Stored records:
────────

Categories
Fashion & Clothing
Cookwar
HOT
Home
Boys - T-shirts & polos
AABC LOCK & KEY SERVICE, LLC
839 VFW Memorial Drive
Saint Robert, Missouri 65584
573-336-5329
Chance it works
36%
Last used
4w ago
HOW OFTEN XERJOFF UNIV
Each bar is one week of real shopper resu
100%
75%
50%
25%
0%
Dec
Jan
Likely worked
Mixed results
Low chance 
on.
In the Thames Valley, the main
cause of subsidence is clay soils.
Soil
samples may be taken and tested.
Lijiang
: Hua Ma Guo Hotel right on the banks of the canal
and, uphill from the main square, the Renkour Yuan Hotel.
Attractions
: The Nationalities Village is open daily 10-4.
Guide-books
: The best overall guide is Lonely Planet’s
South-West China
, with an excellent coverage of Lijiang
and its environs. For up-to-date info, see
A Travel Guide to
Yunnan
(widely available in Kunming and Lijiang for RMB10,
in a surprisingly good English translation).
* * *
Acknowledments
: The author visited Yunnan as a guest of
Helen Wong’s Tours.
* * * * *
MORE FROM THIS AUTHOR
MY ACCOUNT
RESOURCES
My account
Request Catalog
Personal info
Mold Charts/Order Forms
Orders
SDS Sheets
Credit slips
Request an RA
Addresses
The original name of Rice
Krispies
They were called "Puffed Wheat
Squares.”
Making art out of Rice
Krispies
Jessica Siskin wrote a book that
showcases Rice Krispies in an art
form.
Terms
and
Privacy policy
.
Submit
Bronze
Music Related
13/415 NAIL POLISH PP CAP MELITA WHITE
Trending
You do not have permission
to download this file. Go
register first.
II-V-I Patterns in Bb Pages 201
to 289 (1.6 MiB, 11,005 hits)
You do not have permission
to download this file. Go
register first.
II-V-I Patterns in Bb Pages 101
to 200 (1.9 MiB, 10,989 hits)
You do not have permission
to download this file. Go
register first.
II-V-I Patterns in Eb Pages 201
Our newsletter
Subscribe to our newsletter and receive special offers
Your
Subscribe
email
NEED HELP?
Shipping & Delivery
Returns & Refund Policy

────────

### Your objective
Quote the entries word for word, from the first line through the line containing "of the canal", including both of those lines.

### Solution for this task
Categories
Fashion & Clothing
Cookwar
HOT
Home
Boys - T-shirts & polos
AABC LOCK & KEY SERVICE, LLC
839 VFW Memorial Drive
Saint Robert, Missouri 65584
573-336-5329
Chance it works
36%
Last used
4w ago
HOW OFTEN XERJOFF UNIV
Each bar is one week of real shopper resu
100%
75%
50%
25%
0%
Dec
Jan
Likely worked
Mixed results
Low chance 
on.
In the Thames Valley, the main
cause of subsidence is clay soils.
Soil
samples may be taken and tested.
Lijiang
: Hua Ma Guo Hotel right on the banks of the canal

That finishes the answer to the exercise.